◆ BRANO DELL'ESERCIZIO:
---+---

L’operazione della DDA e della Polizia di Stato

Il blitz è stato coordinato dalla DDA di Napoli, con il pubblico ministero Giuseppe Cimmarotta, e condotto dagli agenti della Squadra Mobile, della Sisco e del commissariato di Castellammare di Stabia.
Tra gli arrestati figura anche Paolo Carolei, considerato un elemento di spicco del clan. Nel corso dell’operazione sono state eseguite numerose perquisizioni, tra cui una a carico del fratello di un consigliere comunale stabiese.


Estorsioni, droga e ditte di copertura

I reati contestati, a vario titolo, sono associazione di tipo mafioso, estorsione, tentata estorsione e detenzione di droga a fini di spaccio, tutti aggravati dall’intento di agevolare il clan D’Alessandro.
Le indagini hanno documentato diversi episodi estorsivi ai danni di imprenditori edili della zona.
Il denaro estorto confluiva in una cassa comune destinata anche al sostegno dei detenuti e delle loro famiglie.


Legami con ditte e la Juve Stabia

Dalle indagini è emersa la riconducibilità al clan di alcune ditte di pulizie titolari di appalti all’ospedale San Leonardo di Castellammare e di interessi nella società calcistica Juve Stabia.
L’operazione segna un nuovo colpo alle ramificazioni economiche e imprenditoriali del clan D’Alessandro, storicamente egemone nel territorio stabiese.

---+---

◆ CONSEGNA:
Trasforma in elenco il paragrafo che inizia con «I reati contestati» nel brano sull'operazione contro il clan D'Alessandro, mantenendone i fatti principali.

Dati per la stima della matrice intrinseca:
---+---

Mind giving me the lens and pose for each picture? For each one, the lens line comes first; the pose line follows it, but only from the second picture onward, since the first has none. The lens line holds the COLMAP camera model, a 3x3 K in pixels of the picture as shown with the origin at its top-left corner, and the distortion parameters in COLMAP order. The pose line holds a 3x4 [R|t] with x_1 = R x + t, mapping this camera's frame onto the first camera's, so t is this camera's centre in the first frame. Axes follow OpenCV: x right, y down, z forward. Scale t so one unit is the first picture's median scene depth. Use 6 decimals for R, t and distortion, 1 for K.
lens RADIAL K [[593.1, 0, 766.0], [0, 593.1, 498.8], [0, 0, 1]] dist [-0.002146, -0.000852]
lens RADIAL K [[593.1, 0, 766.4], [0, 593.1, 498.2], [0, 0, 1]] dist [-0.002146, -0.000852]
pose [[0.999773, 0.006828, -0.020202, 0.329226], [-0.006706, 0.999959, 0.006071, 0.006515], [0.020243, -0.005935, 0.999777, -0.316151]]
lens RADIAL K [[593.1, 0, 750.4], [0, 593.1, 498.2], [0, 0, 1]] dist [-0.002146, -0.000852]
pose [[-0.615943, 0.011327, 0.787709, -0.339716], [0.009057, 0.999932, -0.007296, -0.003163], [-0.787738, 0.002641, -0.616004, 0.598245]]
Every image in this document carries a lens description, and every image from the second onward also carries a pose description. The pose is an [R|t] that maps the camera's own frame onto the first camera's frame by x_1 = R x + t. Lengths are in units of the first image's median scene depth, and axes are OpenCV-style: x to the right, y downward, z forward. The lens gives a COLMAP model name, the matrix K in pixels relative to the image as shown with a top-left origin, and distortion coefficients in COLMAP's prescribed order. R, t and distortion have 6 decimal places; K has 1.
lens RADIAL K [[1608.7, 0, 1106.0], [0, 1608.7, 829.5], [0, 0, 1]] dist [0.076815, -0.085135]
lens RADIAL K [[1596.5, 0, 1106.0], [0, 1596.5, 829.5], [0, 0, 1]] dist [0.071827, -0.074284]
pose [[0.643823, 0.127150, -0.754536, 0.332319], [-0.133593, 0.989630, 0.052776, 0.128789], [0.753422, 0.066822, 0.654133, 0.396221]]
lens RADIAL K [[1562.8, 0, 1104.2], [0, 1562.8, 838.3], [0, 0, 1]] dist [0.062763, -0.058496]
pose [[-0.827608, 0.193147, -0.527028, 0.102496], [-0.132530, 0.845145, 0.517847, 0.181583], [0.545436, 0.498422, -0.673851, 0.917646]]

---+---

◆ SOLUZIONE:
Reati contestati, a vario titolo:
- associazione di tipo mafioso
- estorsione
- tentata estorsione
- detenzione di droga a fini di spaccio

Tutti i reati sono aggravati dall'intento di agevolare il clan D'Alessandro.